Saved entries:
= = = =

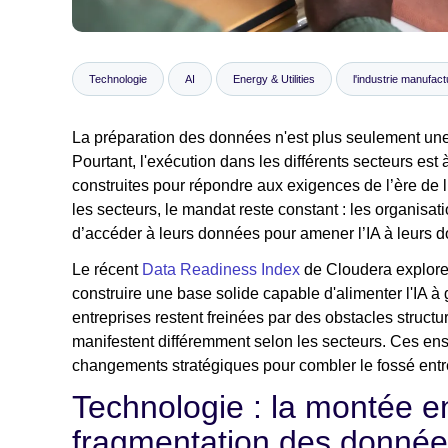
Technologie
AI
Energy & Utilities
l'industrie manufact
La préparation des données n'est plus seulement une 
Pourtant, l'exécution dans les différents secteurs est
construites pour répondre aux exigences de l’ère de l
les secteurs, le mandat reste constant : les organisat
d’accéder à leurs données pour amener l’IA à leurs d
Le récent
Data Readiness Index
de Cloudera explore 
construire une base solide capable d'alimenter l'IA à
entreprises restent freinées par des obstacles structur
manifestent différemment selon les secteurs. Ces ens
changements stratégiques pour combler le fossé entr
Technologie : la montée en
fragmentation des donné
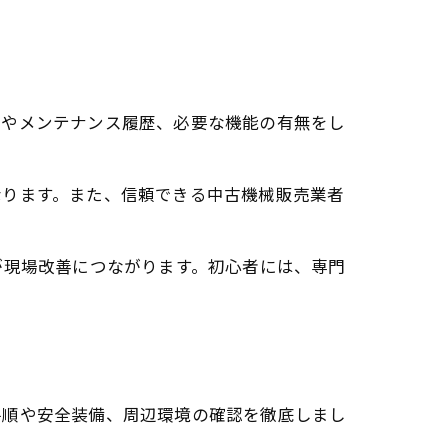
態やメンテナンス履歴、必要な機能の有無をし
なります。また、信頼できる中古機械販売業者
が現場改善につながります。初心者には、専門
手順や安全装備、周辺環境の確認を徹底しまし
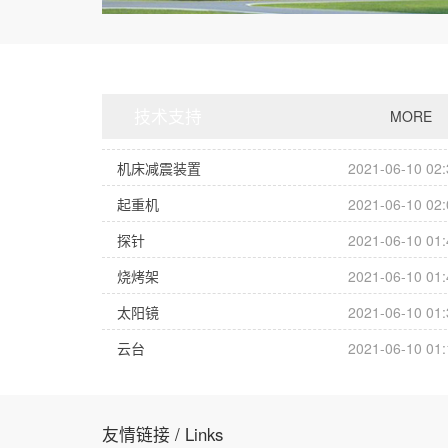
技术支持
MORE
机床减震装置
2021-06-10 02:
起重机
2021-06-10 02:
探针
2021-06-10 01:
烧烤架
2021-06-10 01:
太阳镜
2021-06-10 01:
云台
2021-06-10 01:
友情链接 / Links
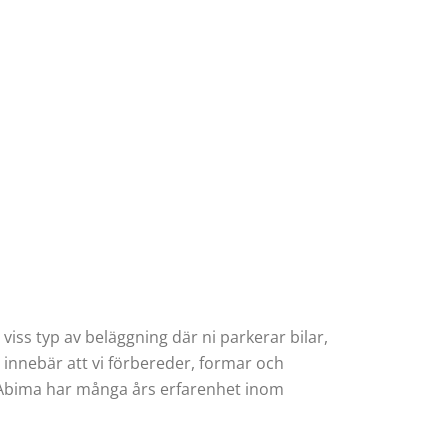
iss typ av beläggning där ni parkerar bilar,
 innebär att vi förbereder, formar och
. Abima har många års erfarenhet inom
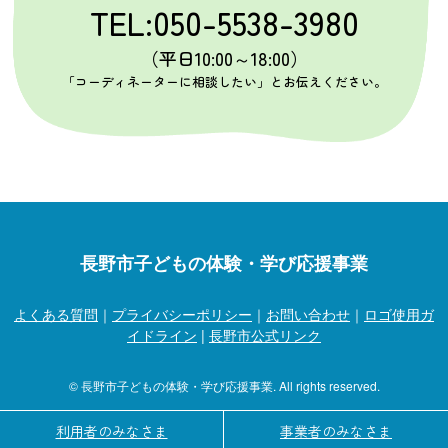
TEL:050-5538-3980
（平日10:00～18:00）
「コーディネーターに相談したい」とお伝えください。
長野市子どもの体験・学び応援事業
よくある質問
｜
プライバシーポリシー
｜
お問い合わせ
｜
ロゴ使用ガ
イドライン
|
長野市公式リンク
© 長野市子どもの体験・学び応援事業. All rights reserved.
利用者のみなさま
事業者のみなさま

= = = =

## [EXERCISE DETAILS]
Give again, word for word, only the lines from the one with "manifestent différemment selon" through the last line of the entries, both included; no pictures go in the copy.

## [RESULT OF THE TASK]
manifestent différemment selon les secteurs. Ces ens
changements stratégiques pour combler le fossé entr
Technologie : la montée en
fragmentation des donné
態やメンテナンス履歴、必要な機能の有無をし
なります。また、信頼できる中古機械販売業者
が現場改善につながります。初心者には、専門
手順や安全装備、周辺環境の確認を徹底しまし
技术支持
MORE
机床减震装置
2021-06-10 02:
起重机
2021-06-10 02:
探针
2021-06-10 01:
烧烤架
2021-06-10 01:
太阳镜
2021-06-10 01:
云台
2021-06-10 01:
友情链接 / Links
iss typ av beläggning där ni parkerar bilar,
 innebär att vi förbereder, formar och
. Abima har många års erfarenhet inom
TEL:050-5538-3980
（平日10:00～18:00）
「コーディネーターに相談したい」とお伝えください。
長野市子どもの体験・学び応援事業
よくある質問
｜
プライバシーポリシー
｜
お問い合わせ
｜
ロゴ使用ガ
イドライン
|
長野市公式リンク
© 長野市子どもの体験・学び応援事業. All rights reserved.
利用者のみなさま
事業者のみなさま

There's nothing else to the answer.